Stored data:
::::::::

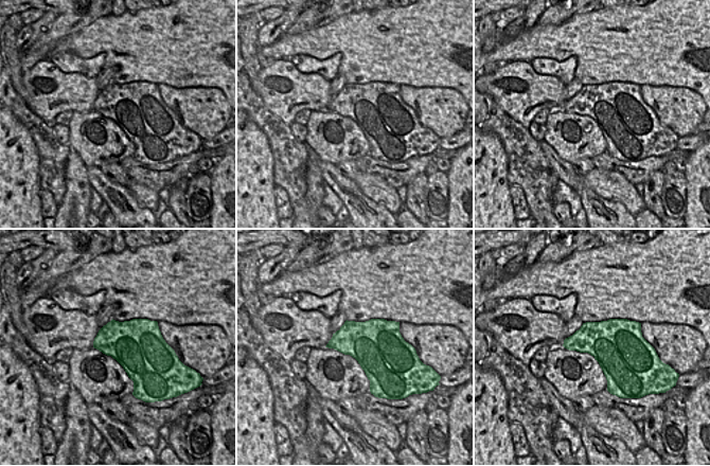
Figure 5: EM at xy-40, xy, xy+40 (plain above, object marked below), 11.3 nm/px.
{"why": "cut it another way", "act": "inspect", "view": "em", "slice": "planes", "show": "tint", "at": "same"}

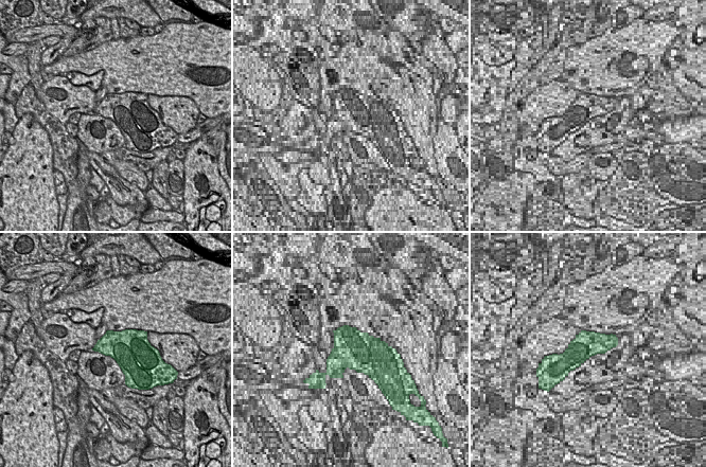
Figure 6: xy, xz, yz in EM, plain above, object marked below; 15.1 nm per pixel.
{"act": "accept", "runs_along": {"pic": 4, "px": [[301, 146], [359, 114], [369, 62]]}, "found": "all the same cell"}

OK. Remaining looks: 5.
{"why": "thick turns thin", "act": "inspect", "view": "3d", "um": 3.5, "pic": 1, "at": [234, 230]}

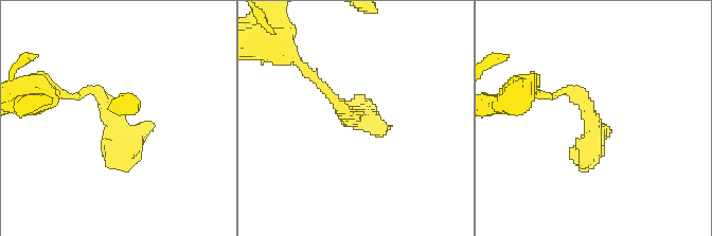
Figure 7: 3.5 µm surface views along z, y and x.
{"why": "now the EM", "act": "inspect", "view": "em", "slice": "xy", "step": 1, "show": "tint", "pic": 7, "at": [111, 125]}

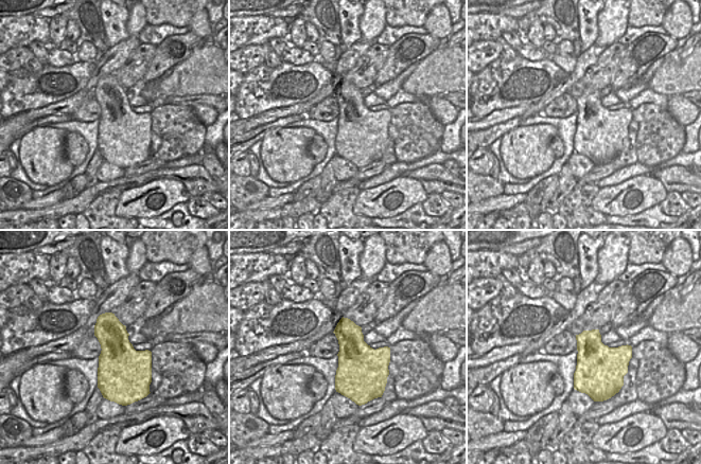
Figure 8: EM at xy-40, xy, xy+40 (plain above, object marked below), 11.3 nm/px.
{"act": "accept", "runs_along": {"pic": 7, "px": [[78, 96], [101, 96], [130, 168]]}, "found": "all the same cell"}

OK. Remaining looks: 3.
{"why": "abrupt turn", "act": "inspect", "view": "3d", "um": 8, "pic": 1, "at": [252, 66]}

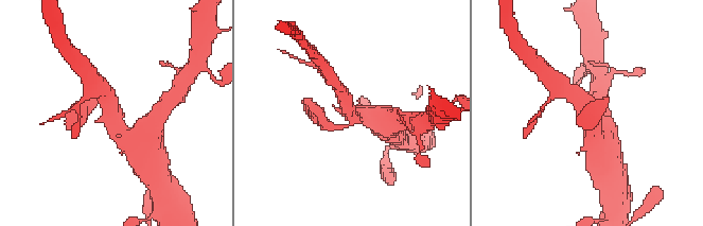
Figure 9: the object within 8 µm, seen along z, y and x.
{"why": "need the tissue", "act": "inspect", "view": "em", "slice": "xy", "step": 5, "show": "tint", "at": "same"}

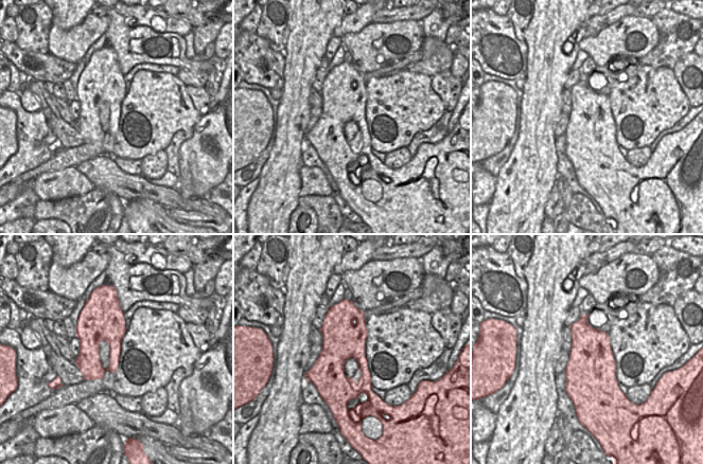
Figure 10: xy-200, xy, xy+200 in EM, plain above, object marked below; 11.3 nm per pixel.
{"act": "accept", "runs_along": {"pic": 9, "px": [[132, 136], [118, 123], [105, 92]]}, "found": "all the same cell"}

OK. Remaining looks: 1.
{"act": "stop", "edits": [["detach", 2]], "rest": "unchecked"}

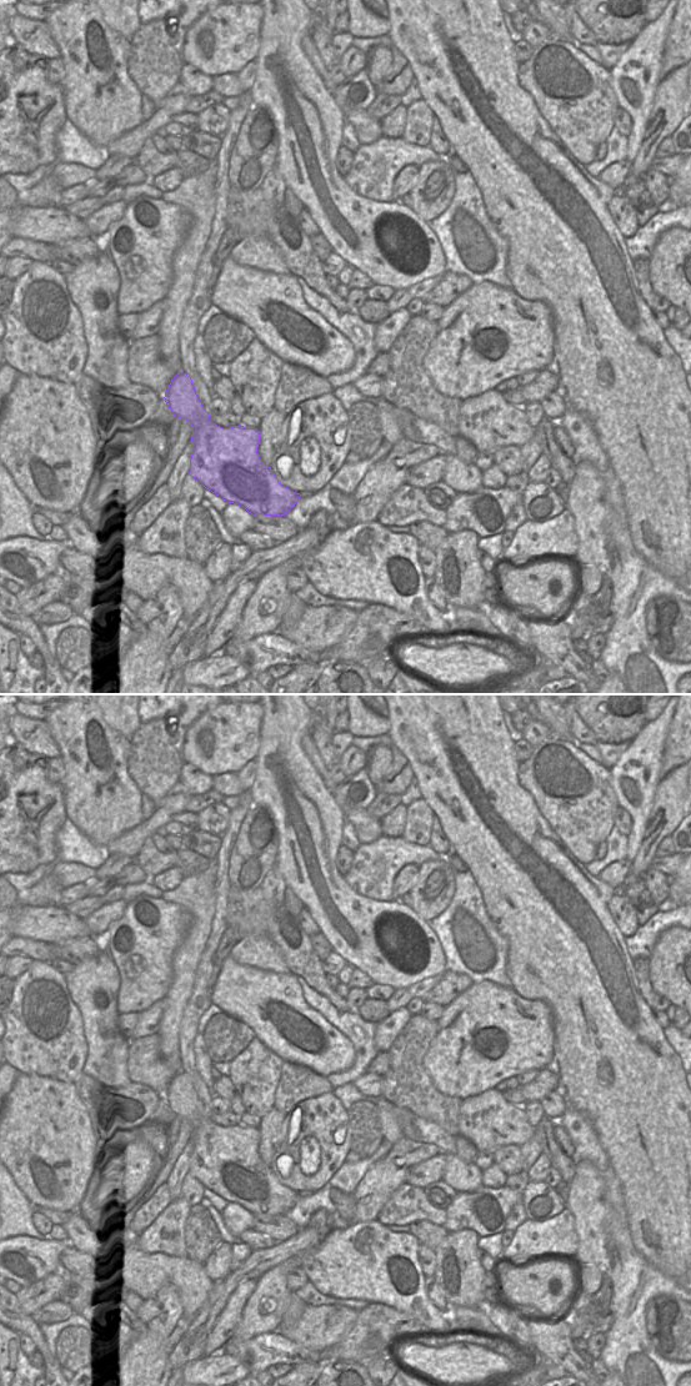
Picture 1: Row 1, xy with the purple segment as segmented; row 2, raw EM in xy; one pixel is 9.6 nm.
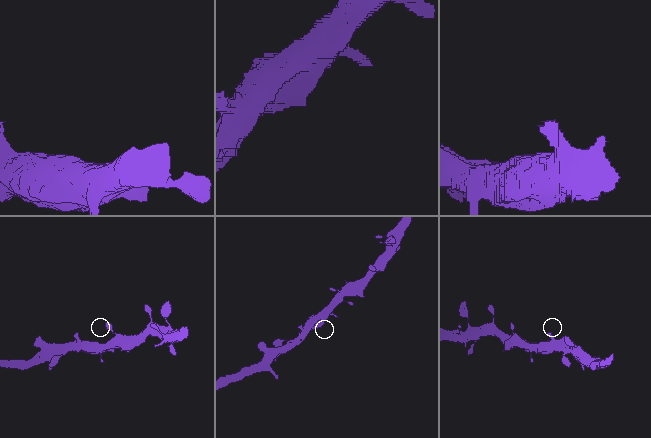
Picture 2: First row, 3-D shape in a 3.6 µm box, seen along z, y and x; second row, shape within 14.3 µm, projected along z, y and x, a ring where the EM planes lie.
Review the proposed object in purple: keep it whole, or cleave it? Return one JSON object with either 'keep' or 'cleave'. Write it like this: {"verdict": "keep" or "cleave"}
{"verdict": "keep"}

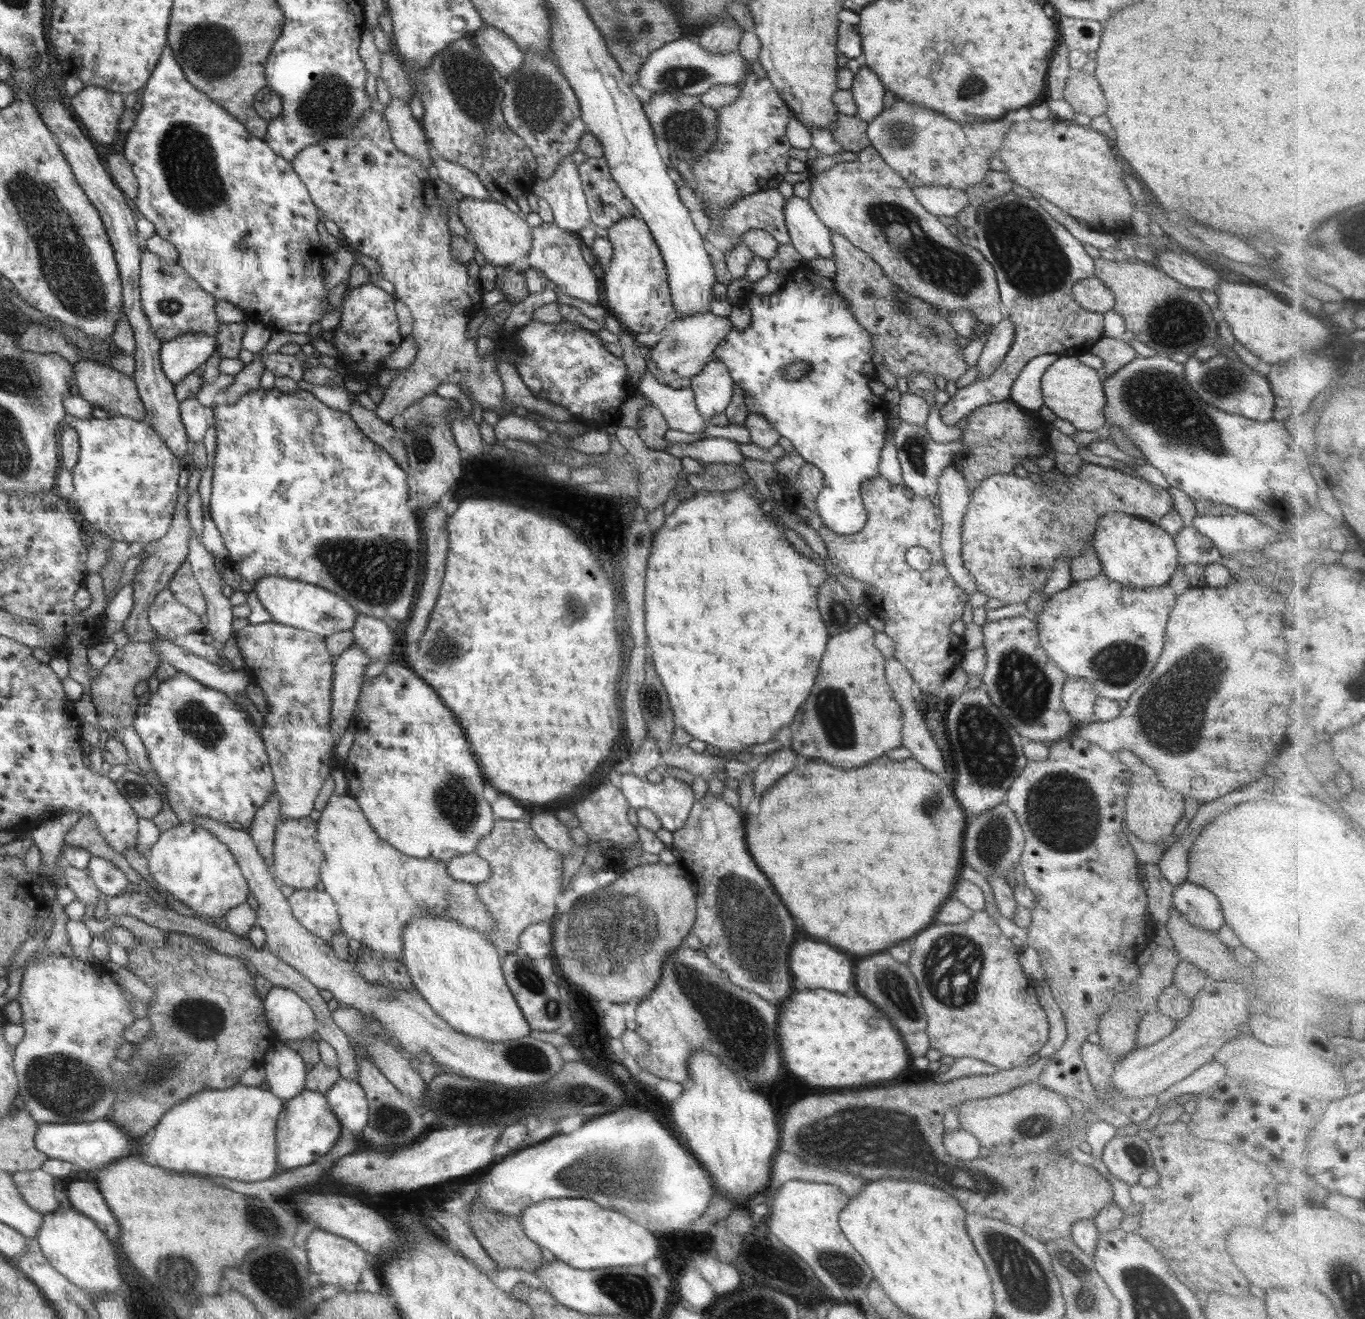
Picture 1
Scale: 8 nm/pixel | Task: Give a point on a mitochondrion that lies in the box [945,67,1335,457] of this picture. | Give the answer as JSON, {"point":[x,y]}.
{"point":[1027,252]}

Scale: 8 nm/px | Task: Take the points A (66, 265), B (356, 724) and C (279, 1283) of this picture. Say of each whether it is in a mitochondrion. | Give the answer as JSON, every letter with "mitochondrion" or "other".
{"A":"mitochondrion","B":"other","C":"mitochondrion"}

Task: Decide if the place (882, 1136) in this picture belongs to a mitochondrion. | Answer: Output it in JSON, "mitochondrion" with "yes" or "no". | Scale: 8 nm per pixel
{"mitochondrion":"yes"}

::::::::

REQUIRED ACTION: Your answer must be an exact copy of the records, without the pictures.

RESPONSE BOX:
Figure 5: EM at xy-40, xy, xy+40 (plain above, object marked below), 11.3 nm/px.
{"why": "cut it another way", "act": "inspect", "view": "em", "slice": "planes", "show": "tint", "at": "same"}

Figure 6: xy, xz, yz in EM, plain above, object marked below; 15.1 nm per pixel.
{"act": "accept", "runs_along": {"pic": 4, "px": [[301, 146], [359, 114], [369, 62]]}, "found": "all the same cell"}

OK. Remaining looks: 5.
{"why": "thick turns thin", "act": "inspect", "view": "3d", "um": 3.5, "pic": 1, "at": [234, 230]}

Figure 7: 3.5 µm surface views along z, y and x.
{"why": "now the EM", "act": "inspect", "view": "em", "slice": "xy", "step": 1, "show": "tint", "pic": 7, "at": [111, 125]}

Figure 8: EM at xy-40, xy, xy+40 (plain above, object marked below), 11.3 nm/px.
{"act": "accept", "runs_along": {"pic": 7, "px": [[78, 96], [101, 96], [130, 168]]}, "found": "all the same cell"}

OK. Remaining looks: 3.
{"why": "abrupt turn", "act": "inspect", "view": "3d", "um": 8, "pic": 1, "at": [252, 66]}

Figure 9: the object within 8 µm, seen along z, y and x.
{"why": "need the tissue", "act": "inspect", "view": "em", "slice": "xy", "step": 5, "show": "tint", "at": "same"}

Figure 10: xy-200, xy, xy+200 in EM, plain above, object marked below; 11.3 nm per pixel.
{"act": "accept", "runs_along": {"pic": 9, "px": [[132, 136], [118, 123], [105, 92]]}, "found": "all the same cell"}

OK. Remaining looks: 1.
{"act": "stop", "edits": [["detach", 2]], "rest": "unchecked"}

Picture 1: Row 1, xy with the purple segment as segmented; row 2, raw EM in xy; one pixel is 9.6 nm.
Picture 2: First row, 3-D shape in a 3.6 µm box, seen along z, y and x; second row, shape within 14.3 µm, projected along z, y and x, a ring where the EM planes lie.
Review the proposed object in purple: keep it whole, or cleave it? Return one JSON object with either 'keep' or 'cleave'. Write it like this: {"verdict": "keep" or "cleave"}
{"verdict": "keep"}

Picture 1
Scale: 8 nm/pixel | Task: Give a point on a mitochondrion that lies in the box [945,67,1335,457] of this picture. | Give the answer as JSON, {"point":[x,y]}.
{"point":[1027,252]}

Scale: 8 nm/px | Task: Take the points A (66, 265), B (356, 724) and C (279, 1283) of this picture. Say of each whether it is in a mitochondrion. | Give the answer as JSON, every letter with "mitochondrion" or "other".
{"A":"mitochondrion","B":"other","C":"mitochondrion"}

Task: Decide if the place (882, 1136) in this picture belongs to a mitochondrion. | Answer: Output it in JSON, "mitochondrion" with "yes" or "no". | Scale: 8 nm per pixel
{"mitochondrion":"yes"}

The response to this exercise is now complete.